We’ve seen the explosive fastball and why it was rated close to the max value, but we haven’t seen the plus changeup we’ve all been waiting for. His slider, at times, has also been impressive, but at some junctures of the game he’ll place it on a tee for the opposition. He’s also shown a lot better command in the big leagues than we were led to believe he would, as he’s walked just 36 batters across a 113.2 inning sample size. Given the fact he has two pitches rated 60 or better leads me to believe he’ll figure it out. Plus his third pitch (slider) was rated 50+ because at times it has hard bite and falls off the table, which we’ve seen. Consistency hasn’t been there for the young right-hander when throwing his slider as I’ve previously mentioned, however.


Just last year when Severino debuted in the bigs, he had a majority of his pitches working at all times. Opposing lineups hit just .231 against his fastball, .234 against his slider and .222 against his changeup. Even though it was a small sample size, he provided us with enough to delve into how good he can be. He also lasted less than five innings just once last season, which is very impressive for a 21-year old rookie pitching in New York. That’s important to note because by the fifth and sixth innings of games, Severino was facing players for the second and sometimes third time and still posted quality numbers.

Severino’s main problem has been his secondary stuff, like I previewed in the introduction. Most of the 2016 season he’s been a two-pitch pitcher, relying heavily on his plus heater and hard slider. I guess he’s teaching us to expect the unexpected because when we were first introduced to the young Dominican right-hander we were informed about how good of a changeup he had to complement his blazing fastball.  Out of 927 pitches that Severino has thrown this season according to PITCH/fx, 102 of them have been changeups. What is peculiar about that is opposing hitters are batting just .231 against it, which is the lowest opponents are hitting against any of his pitches. The issue at times is the disparity in velocity between his fastball and his change. His average fastball velocity in 2016 is 95.8 while the changeup is 90.9 MPH.

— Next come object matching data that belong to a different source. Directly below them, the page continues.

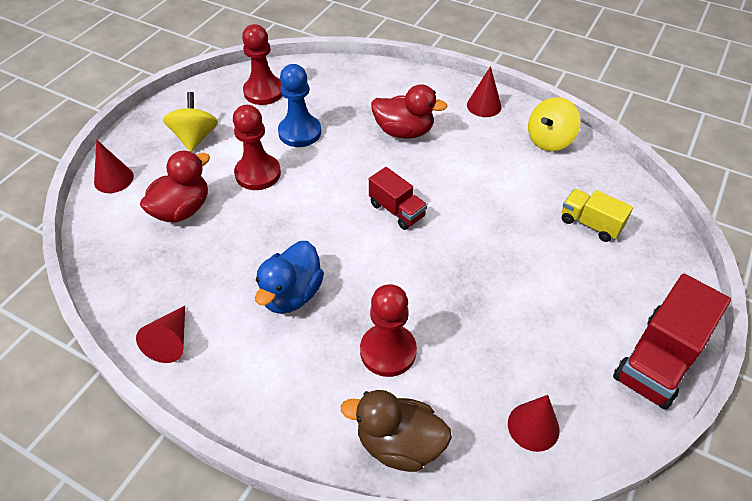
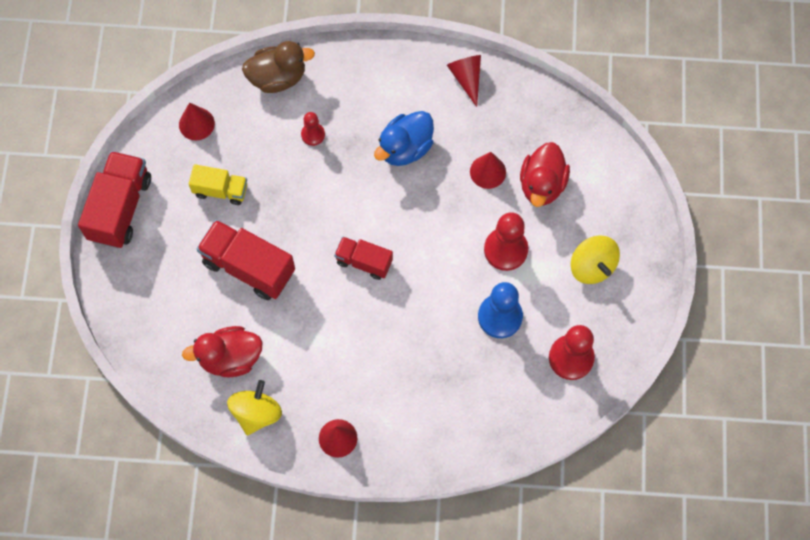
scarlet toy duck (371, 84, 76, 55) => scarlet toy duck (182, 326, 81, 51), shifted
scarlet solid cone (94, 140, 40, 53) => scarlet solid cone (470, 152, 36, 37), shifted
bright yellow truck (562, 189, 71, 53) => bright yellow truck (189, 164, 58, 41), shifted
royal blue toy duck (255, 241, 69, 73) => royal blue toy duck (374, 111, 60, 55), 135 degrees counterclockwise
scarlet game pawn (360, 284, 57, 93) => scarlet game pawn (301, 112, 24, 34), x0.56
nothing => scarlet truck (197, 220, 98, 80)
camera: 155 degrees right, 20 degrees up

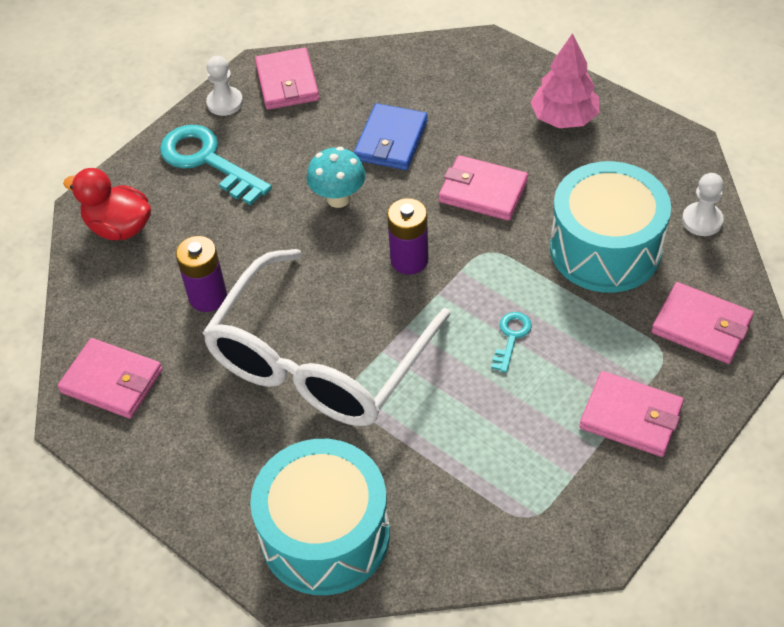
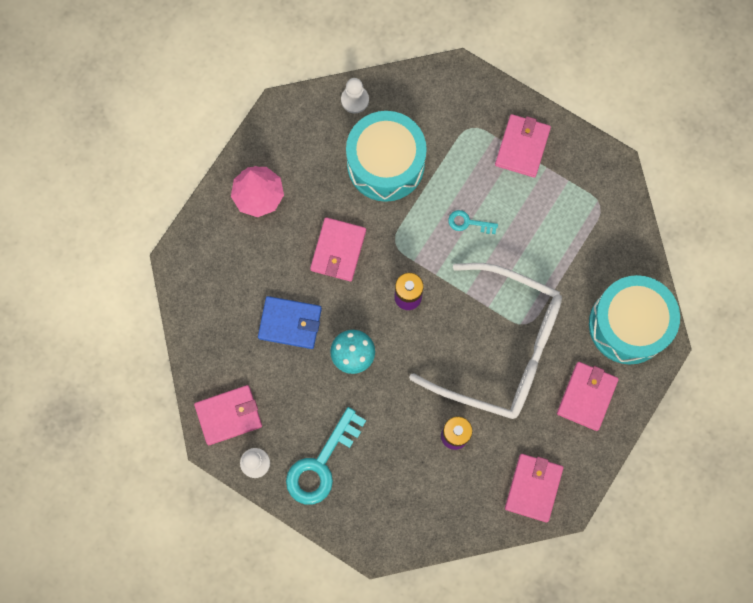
scarlet toy duck (63, 168, 88, 72) => nothing
pink billfold (652, 282, 102, 82) => pink billfold (557, 362, 62, 69), shifted
camera: 100 degrees left, 25 degrees up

Without his secondary pitches working, the opposing teams know exactly what’s coming next, which is why his 95-MPH fastball has been consistently crushed all year long. The rest of the 2016 season and its offseason should be about the secondary pitches. If he gets both of them working and can pair them up with his fastball, his future is as bright as we all thought it would be.

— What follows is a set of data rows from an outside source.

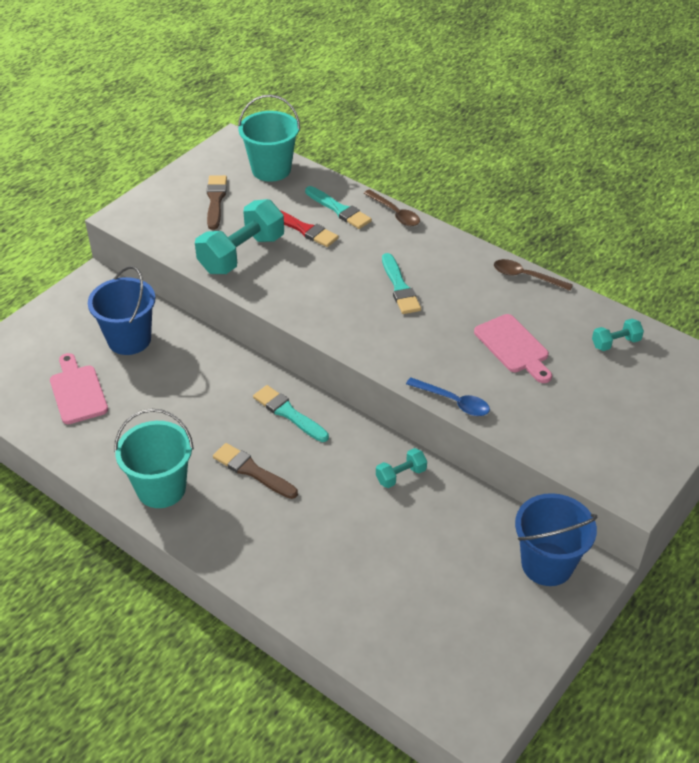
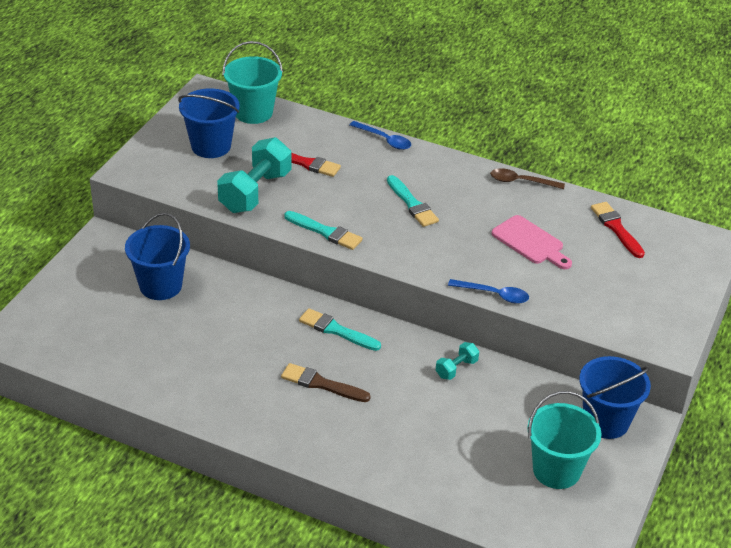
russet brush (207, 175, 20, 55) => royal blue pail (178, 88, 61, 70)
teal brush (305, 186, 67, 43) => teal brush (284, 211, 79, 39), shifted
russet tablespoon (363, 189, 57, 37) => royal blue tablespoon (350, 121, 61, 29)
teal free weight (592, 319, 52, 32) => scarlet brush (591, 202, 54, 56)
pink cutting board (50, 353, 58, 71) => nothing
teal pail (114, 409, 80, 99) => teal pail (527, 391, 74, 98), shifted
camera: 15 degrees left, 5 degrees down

Giving up on a 22-year old with all the makings of an elite pitcher is preposterous. Those who gave up on the likes of Mariano Rivera and Greg Maddux are kicking themselves where the sun never shines right about now. If he doesn’t pan out as a starter down the road and is forced to move to the bullpen, you can personally message me and tell me “I told ya so!” but until then, keep the faith in the Yankees organization that they’ll help mold the 22-year old into a front of the rotation type pitcher for the next 10-plus years.